Although one of the comptroller’s main duties rests as tax collector, the person sits on the powerful state Board of Public Works alongside the governor and state treasurer that approves millions of dollars on government contracts to spend on school, road construction and other projects.
The comptroller’s race in the June 28 primary currently features one other Democratic, Bowie Mayor Tim Adams, owner of the multimillion-dollar company Systems Application & Technologies, Inc. (SA-TECH) of Upper Marlboro.
Harford County Barry Glassman represents the only Republican in the race and the only person who officially filed paperwork in May with the state Board of Elections. If elected, he would be the first GOP member elected comptroller in 100 years.

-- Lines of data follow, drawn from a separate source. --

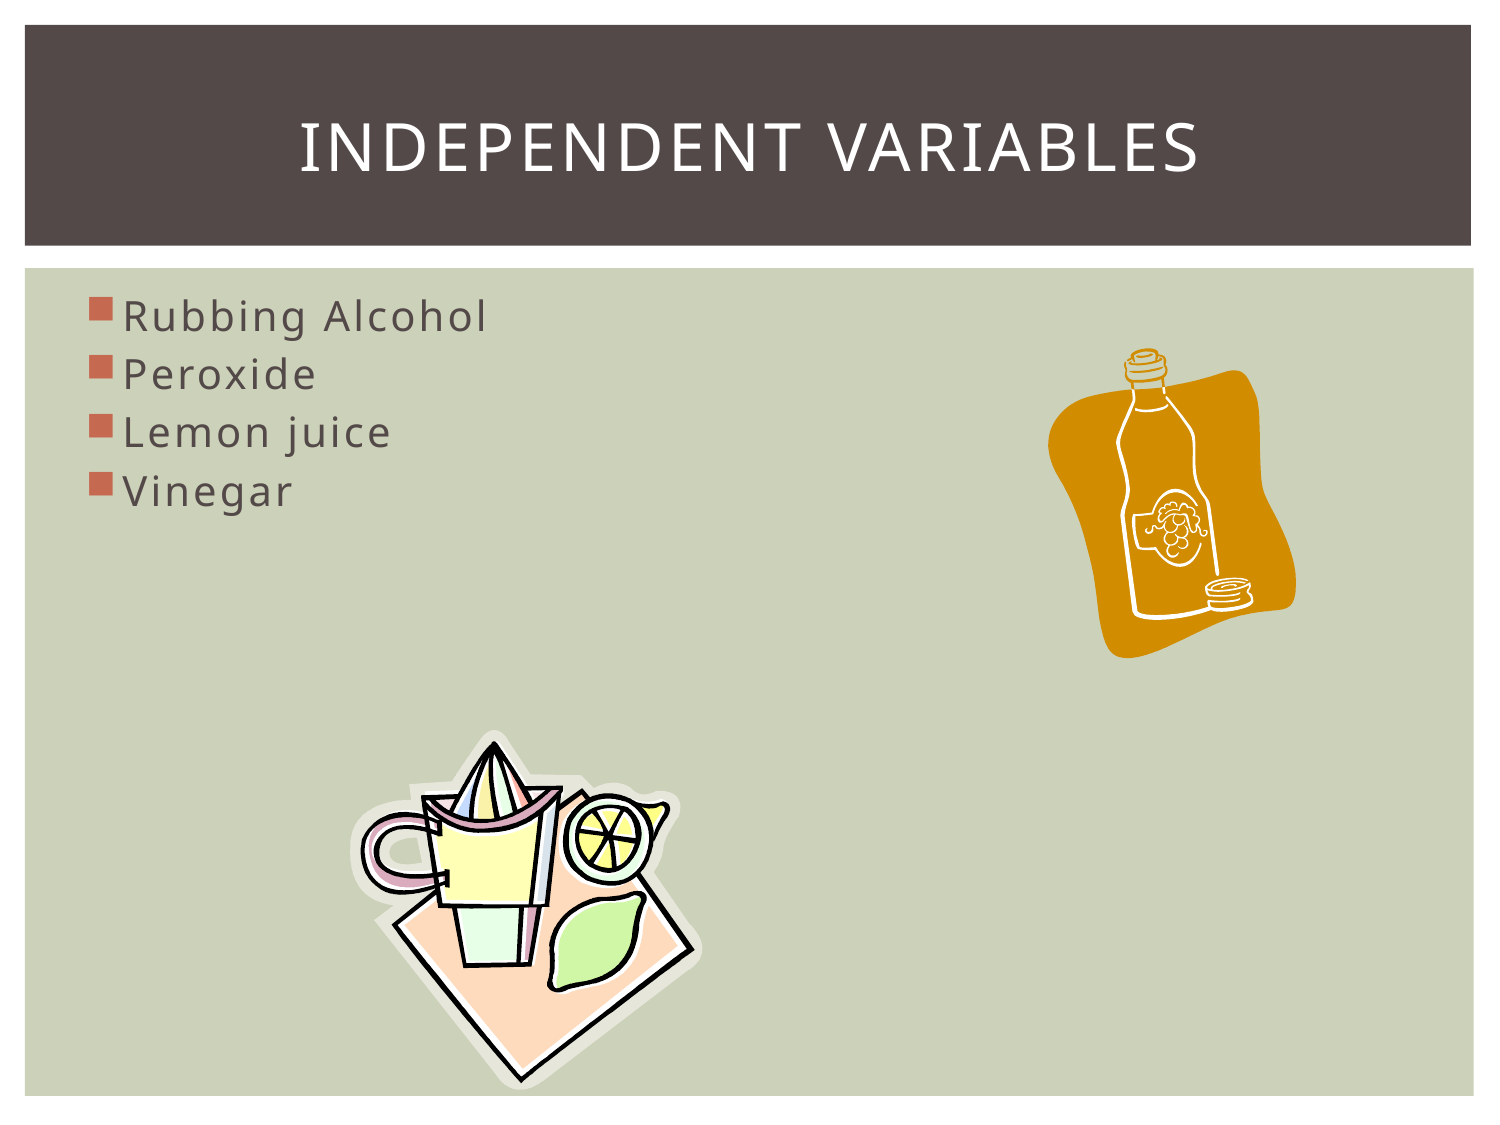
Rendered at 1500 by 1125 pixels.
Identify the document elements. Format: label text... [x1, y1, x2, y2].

picture [1060, 346, 1279, 646]
list Rubbing Alcohol Peroxide Lemon juice Vinegar [62, 281, 1442, 1005]
picture [349, 724, 708, 1095]
title Independent Variables [62, 58, 1438, 232]
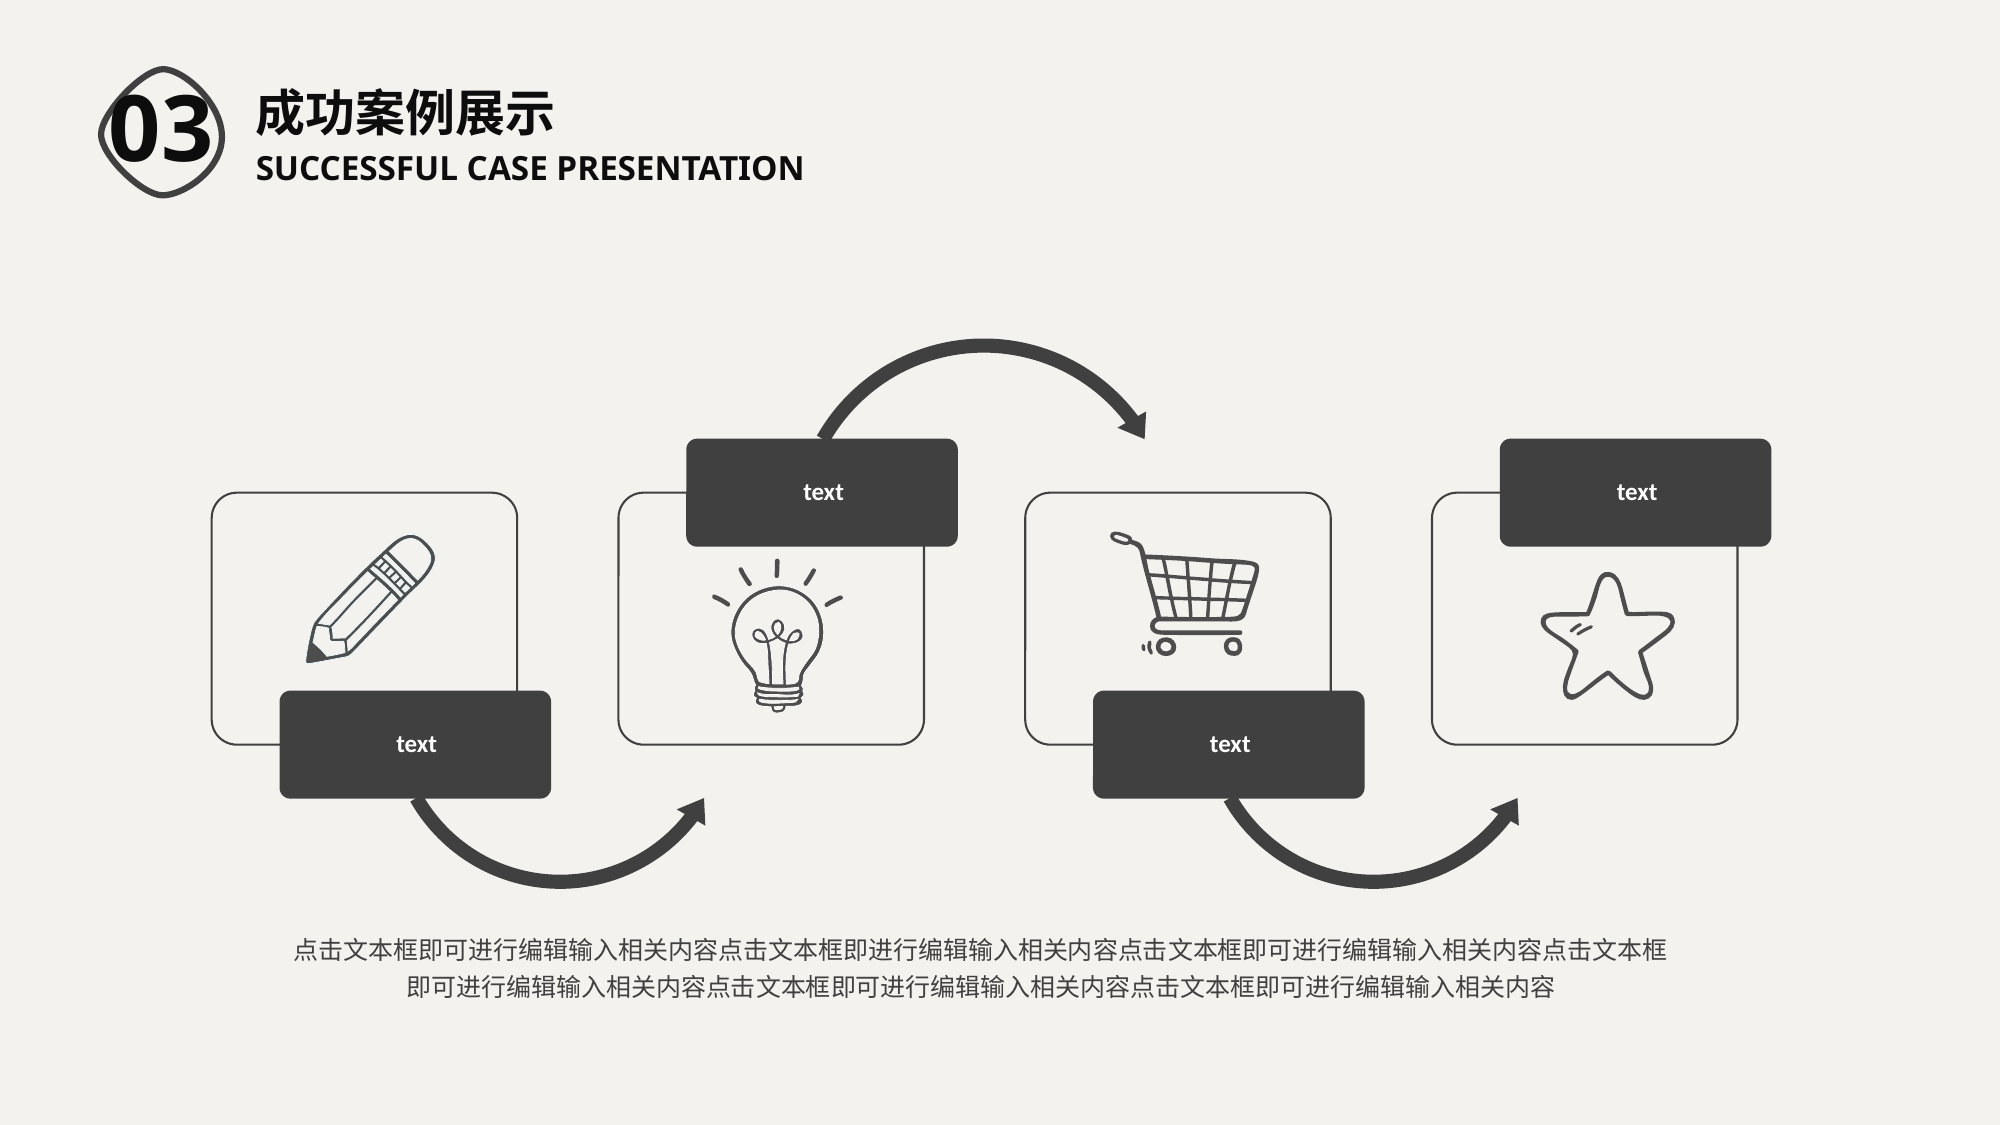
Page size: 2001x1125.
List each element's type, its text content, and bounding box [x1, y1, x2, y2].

picture [304, 533, 436, 665]
text_box 点击文本框即可进行编辑输入相关内容点击文本框即进行编辑输入相关内容点击文本框即可进行编辑输入相关内容点击文本框即可进行编辑输入相关内容点击文本框即可进行编辑输入相关内容点击文本框即可进行编辑输入相关内容 [267, 919, 1696, 1010]
text_box SUCCESSFUL CASE PRESENTATION [241, 139, 889, 195]
text_box 成功案例展示 [241, 29, 1055, 149]
picture [711, 558, 843, 714]
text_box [210, 320, 1773, 917]
picture [1540, 571, 1676, 701]
picture [1109, 531, 1260, 657]
text_box [141, 188, 189, 197]
text_box 03 [66, 62, 241, 188]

Lierman, who received more than 100 endorsements that include Maryland Reps. Jamie Raskin and Steny Hoyer, House Speaker Adrienne Jones (D-Baltimore County) and most recently Sierra Club Maryland, cannot fundraise during the General Assembly session scheduled to start next year on Jan. 12 and end April 11.

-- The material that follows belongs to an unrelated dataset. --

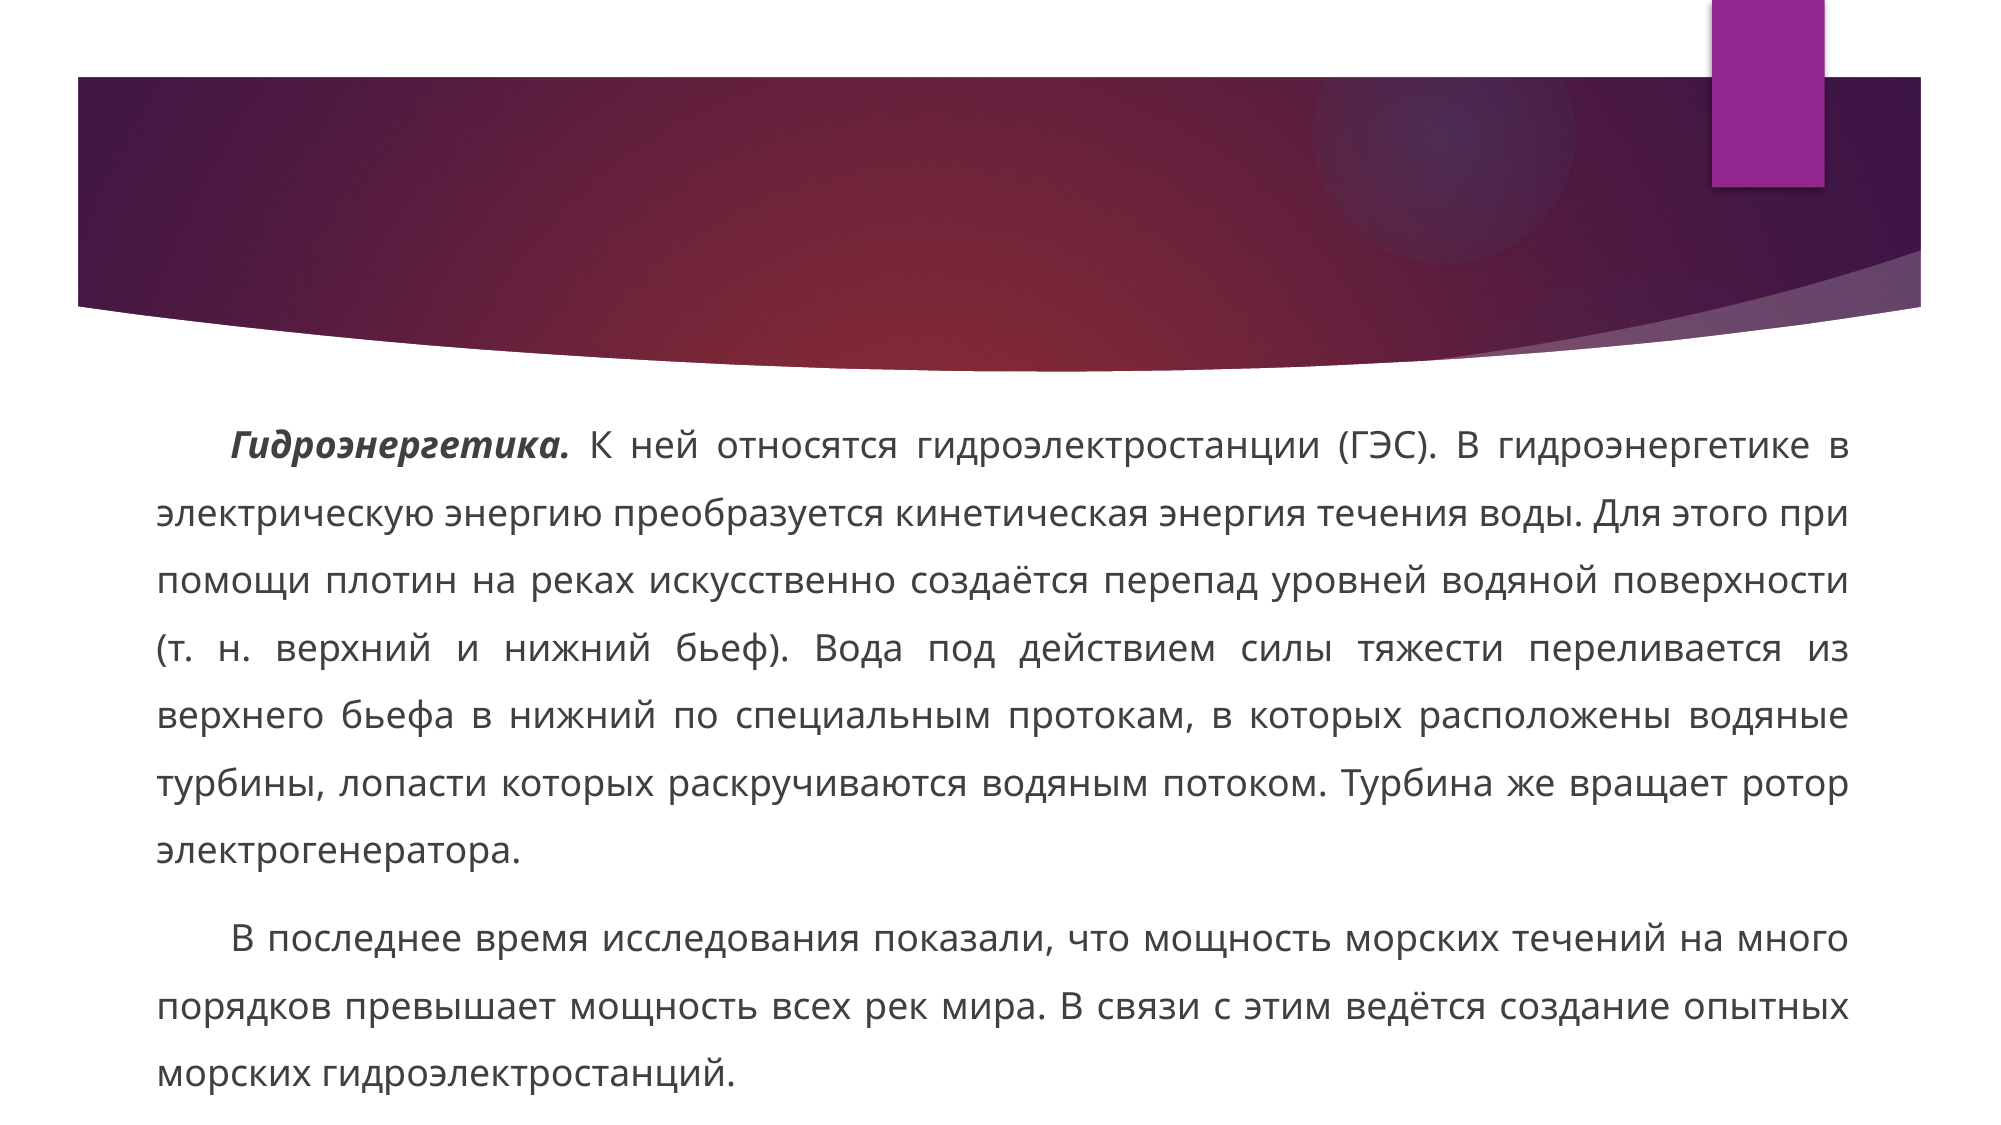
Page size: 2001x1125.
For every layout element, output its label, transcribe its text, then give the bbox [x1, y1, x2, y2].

list Гидроэнергетика. К ней относятся гидроэлектростанции (ГЭС). В гидроэнергетике в электрическую энергию преобразуется кинетическая энергия течения воды. Для этого при помощи плотин на реках искусственно создаётся перепад уровней водяной поверхности (т. н. верхний и нижний бьеф). Вода под действием силы тяжести переливается из верхнего бьефа в нижний по специальным протокам, в которых расположены водяные турбины, лопасти которых раскручиваются водяным потоком. Турбина же вращает ротор электрогенератора. В последнее время исследования показали, что мощность морских течений на много порядков превышает мощность всех рек мира. В связи с этим ведётся создание опытных морских гидроэлектростанций. [141, 391, 1866, 1125]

During the remaining time, she hosts virtual and in-person meet and greets with part of her platform on improving the state’s Minority Business Enterprise (MBE) program and hiring an equity officer in the comptroller’s office. Here are some of Lierman’s thoughts in her own words.

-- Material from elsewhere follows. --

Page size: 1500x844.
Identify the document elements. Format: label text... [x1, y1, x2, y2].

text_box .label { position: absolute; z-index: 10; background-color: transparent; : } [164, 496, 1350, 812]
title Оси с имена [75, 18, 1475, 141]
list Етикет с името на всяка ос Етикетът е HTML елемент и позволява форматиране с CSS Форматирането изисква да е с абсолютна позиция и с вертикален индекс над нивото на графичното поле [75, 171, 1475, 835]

“I think making sure that we’re doing the small business and minority-owned mobilization fund really creates access to capital. We know that Black-owned businesses are turned down for loans at twice the rate of white-owned businesses. It can be difficult for MBEs to sometimes secure the loan and the capital they need to perform contracts. Also, just making sure our contract processes are much more transparent. Whether that’s if you’re a credit card holder at one of the state departments like [the] Department of Natural Resources, there’s a list of approved vendors that is not on the website.”
“It’s very difficult to figure out how to get on that list of approved vendors, so it’s the same people over and over. We need to bring in new people and we need to make sure there are MBE requirements around those approved vendor lists. That’s a really important entrée into having small businesses and small MBEs start and they can grow as they do business with the state. The sky’s the limit.”
“The comptroller’s office can be pushing policies on housing affordability, preparing for climate change by building climate resilience into our contracts. Modernizing the office to really use the comptroller’s office as the hub of all financial data in the state and using that data in a way that will help promote equity in the state.”
“Making sure that we are tackling the racial wealth divide . . . so that we can ensure our policies and practices take the racial wealth gap into account and are intentionally focused on reducing that gap. Make sure that the banks that we do business with are loaning to Black-owned businesses and other minority business enterprises at the rate of our demographics in the state.”
“That is a really important office to make sure we are considering all of the comptroller’s portfolio from procurement to tax collection to tax guidance and preparation services. To look at how we are implementing the various practices of the comptroller’s office through an equity lens. Making sure what we’re doing is equitable regardless of race, gender, ability, or background. [It’s] really to advise the comptroller on issues relating to all of the different bodies the comptroller sits on [such as] the state retirement and pension board and the Board of Public Works thinking through procurement and how different agencies’ policies are . . . unintentionally or intentionally leaving Black business owners behind. Just assuring that in all of these different areas, that we are taking an equitable approach and thinking through how people access government services using different lenses.”